Wednesday, June 27, 2012

Overcoming Temptation: Knowing Your Identity



Excerpt from Tempted and Tried, author - Russel D. Moore


The first step in the cycle of temptation is the question of your identity.  James told the poor and beaten down to "boast in his exaltation"  and told the prosperous and the up-and-coming to glory "in his humiliation" (James1:9-10).  Why?  James understood that temptation begins with an illusion about the self -a skewed vision of who you are.  The satanic powers don't care if your illusion is one of personal grandiosity or self-loathing, as long as you see your current circumstance, rather than the gospel, as the eternal statement of who you are.  if the poor sees his poverty as making it impossible for him to have dignity, he is fallen.  If the rich sees his wealth  as a denial that "like a flower of the grass he will pass away," even "in the midst of his pursuits (James 1:20-11), then he is undone.


Temptation has always started here, from the very beginning of the cosmic story.   When the Bible reveals the ancestral fall of the human race, it opens with a question of identity.  The woman in the Genesis narrative was approached by a mysterious serpent, a "beast of the field" that was "more crafty" than any of the others (Gen. 3:1).  and that's just the point.  The woman, Eve, and her husband were created in the image of God (Gen. 1:26-27).  They were living signs of God's dominion over everything except God and one another.  This dominion was exhaustive, right down to "every creeping thing that creeps on the earth"  (Gen. 1:26).


But here she was being interrogated by a "beast of the field" that questioned God's commands and prerogatives.   Without even a word, the serpent led the woman to act as though he had dominion over her instead of the other around.
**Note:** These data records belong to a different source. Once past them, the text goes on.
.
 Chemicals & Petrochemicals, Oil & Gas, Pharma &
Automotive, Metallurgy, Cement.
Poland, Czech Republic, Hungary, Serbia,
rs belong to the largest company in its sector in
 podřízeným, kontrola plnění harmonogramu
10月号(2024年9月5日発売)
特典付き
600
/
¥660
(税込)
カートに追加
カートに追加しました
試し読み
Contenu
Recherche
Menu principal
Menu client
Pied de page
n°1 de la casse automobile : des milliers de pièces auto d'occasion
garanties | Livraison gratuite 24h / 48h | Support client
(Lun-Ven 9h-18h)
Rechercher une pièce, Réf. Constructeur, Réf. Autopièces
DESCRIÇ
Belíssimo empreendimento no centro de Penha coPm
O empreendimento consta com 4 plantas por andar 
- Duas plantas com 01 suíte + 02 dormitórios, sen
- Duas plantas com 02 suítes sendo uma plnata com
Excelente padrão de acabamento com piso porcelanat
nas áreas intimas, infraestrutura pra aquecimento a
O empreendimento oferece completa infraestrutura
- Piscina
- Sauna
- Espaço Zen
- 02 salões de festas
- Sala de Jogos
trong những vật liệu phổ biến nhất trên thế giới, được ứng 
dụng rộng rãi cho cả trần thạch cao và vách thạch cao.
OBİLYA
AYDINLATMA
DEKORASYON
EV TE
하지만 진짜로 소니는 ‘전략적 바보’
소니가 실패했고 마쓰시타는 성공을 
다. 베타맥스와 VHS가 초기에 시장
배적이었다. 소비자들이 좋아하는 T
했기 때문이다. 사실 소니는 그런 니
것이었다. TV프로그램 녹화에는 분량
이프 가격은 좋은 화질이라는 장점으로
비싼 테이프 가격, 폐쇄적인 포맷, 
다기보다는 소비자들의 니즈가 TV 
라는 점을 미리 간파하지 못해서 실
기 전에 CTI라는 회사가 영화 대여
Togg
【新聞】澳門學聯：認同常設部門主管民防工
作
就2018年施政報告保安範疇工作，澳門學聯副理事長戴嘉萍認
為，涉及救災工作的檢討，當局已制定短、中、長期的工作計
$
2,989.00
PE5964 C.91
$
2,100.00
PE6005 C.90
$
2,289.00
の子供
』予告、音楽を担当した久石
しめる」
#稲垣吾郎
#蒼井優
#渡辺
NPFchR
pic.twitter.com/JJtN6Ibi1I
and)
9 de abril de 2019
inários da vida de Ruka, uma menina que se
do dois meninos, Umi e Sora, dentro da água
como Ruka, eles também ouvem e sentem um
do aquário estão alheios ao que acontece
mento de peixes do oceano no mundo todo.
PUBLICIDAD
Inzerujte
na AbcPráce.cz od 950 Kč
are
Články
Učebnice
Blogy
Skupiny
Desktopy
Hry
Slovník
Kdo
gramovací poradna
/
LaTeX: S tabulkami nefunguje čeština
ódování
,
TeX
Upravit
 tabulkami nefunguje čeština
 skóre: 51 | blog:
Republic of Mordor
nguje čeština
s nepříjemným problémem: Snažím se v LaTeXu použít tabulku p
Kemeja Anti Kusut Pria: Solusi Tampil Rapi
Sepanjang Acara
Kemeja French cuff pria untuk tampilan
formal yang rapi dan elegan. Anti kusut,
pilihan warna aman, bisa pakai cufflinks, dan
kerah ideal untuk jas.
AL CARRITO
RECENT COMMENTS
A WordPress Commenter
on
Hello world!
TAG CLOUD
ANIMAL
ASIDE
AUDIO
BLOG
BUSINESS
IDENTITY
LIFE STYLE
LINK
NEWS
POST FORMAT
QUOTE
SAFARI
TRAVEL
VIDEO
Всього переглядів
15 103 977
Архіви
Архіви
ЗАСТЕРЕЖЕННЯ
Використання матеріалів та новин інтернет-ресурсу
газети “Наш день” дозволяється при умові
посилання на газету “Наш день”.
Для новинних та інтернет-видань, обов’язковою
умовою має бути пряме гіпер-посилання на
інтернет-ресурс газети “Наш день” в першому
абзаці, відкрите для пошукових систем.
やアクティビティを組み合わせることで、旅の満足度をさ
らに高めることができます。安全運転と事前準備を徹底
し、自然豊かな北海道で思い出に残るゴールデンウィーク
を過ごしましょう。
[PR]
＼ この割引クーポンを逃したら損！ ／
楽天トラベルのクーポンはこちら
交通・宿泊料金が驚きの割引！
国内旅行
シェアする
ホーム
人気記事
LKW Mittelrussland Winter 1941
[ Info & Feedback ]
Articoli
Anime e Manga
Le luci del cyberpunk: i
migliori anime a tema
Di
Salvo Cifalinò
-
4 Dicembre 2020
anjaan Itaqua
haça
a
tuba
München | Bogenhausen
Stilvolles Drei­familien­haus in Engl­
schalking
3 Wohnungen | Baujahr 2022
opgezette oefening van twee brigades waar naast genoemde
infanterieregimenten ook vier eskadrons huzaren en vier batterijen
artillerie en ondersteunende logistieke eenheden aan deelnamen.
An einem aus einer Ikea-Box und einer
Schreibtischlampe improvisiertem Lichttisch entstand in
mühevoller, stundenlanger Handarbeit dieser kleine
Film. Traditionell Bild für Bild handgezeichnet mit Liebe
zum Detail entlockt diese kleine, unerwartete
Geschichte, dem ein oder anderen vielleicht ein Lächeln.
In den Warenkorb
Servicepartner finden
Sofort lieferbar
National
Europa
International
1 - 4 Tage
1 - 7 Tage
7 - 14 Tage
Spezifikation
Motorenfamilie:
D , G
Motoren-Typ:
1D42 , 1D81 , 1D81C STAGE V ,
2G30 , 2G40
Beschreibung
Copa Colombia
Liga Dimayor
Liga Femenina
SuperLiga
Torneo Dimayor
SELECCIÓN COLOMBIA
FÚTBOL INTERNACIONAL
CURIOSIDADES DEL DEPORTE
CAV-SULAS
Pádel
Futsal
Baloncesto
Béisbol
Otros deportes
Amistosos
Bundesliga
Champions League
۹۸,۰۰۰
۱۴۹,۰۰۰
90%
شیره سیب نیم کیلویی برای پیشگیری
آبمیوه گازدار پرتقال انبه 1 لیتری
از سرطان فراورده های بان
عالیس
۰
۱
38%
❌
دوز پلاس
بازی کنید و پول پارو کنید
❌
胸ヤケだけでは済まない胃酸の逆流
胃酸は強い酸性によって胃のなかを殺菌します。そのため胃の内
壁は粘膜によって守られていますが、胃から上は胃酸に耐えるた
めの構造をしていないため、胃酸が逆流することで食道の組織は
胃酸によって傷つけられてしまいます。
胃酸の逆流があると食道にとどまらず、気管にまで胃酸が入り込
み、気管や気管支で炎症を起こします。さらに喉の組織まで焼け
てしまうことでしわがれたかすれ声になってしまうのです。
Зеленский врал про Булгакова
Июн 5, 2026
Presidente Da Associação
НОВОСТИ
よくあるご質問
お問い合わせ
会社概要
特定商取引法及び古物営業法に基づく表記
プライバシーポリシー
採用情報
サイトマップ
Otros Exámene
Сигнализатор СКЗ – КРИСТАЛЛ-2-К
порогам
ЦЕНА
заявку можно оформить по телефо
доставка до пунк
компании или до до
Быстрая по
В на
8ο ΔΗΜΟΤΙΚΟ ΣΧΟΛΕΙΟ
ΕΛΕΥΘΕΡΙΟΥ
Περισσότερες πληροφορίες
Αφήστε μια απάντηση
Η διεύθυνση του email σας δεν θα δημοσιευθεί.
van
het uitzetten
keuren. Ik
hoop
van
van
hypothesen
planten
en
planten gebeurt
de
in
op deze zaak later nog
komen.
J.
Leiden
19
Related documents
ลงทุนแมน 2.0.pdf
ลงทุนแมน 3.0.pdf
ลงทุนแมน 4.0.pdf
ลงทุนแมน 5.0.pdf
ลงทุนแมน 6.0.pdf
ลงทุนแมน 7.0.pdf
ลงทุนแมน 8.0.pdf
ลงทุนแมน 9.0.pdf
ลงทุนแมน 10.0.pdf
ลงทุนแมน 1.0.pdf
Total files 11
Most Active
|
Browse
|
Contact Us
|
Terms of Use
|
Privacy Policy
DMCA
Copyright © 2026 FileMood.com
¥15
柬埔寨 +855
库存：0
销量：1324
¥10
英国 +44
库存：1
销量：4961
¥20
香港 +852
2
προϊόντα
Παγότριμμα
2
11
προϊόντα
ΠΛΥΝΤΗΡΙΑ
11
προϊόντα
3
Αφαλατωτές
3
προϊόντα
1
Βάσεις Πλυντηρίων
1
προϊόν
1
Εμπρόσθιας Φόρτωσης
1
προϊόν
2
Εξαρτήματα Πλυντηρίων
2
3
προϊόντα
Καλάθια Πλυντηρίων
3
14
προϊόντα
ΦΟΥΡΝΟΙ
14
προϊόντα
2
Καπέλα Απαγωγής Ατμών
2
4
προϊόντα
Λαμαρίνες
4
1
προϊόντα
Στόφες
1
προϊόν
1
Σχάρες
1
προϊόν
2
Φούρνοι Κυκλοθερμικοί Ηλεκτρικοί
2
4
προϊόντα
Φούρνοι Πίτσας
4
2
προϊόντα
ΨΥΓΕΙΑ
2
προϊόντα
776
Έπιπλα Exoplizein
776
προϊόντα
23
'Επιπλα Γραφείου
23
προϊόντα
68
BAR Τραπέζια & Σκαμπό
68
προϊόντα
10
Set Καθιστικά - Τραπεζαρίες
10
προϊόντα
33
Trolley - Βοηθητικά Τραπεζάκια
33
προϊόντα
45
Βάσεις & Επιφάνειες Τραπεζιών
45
He persuaded her to see herself as an animal instead of as what she had been told she was--the image-bearing queen of the universe, a principality and power over the beasts.


As the same time the serpent was treating his queen as a fellow animal, he also subtly led her to see herself as more than an empress--as a goddess.  He auditioned her for her role as deity by leading her to act like a god, distinguishing autonomously between good and evil, deciding when she and her fellow were ready for maturity, evaluating the claims of God himself.  The snake prompted her to eat the fruit of the tree God had forbidden to her.  The tree somehow carried within it the power to awaken the conscience to "the knowledge of good and evil" (Gen. 2:17).  The serpent walked the woman along to where she could see herself as if she were the ultimate cosmic judge, free from scrutiny of her Creator's holiness.  At the very beginning of the human story was a question: Who are you?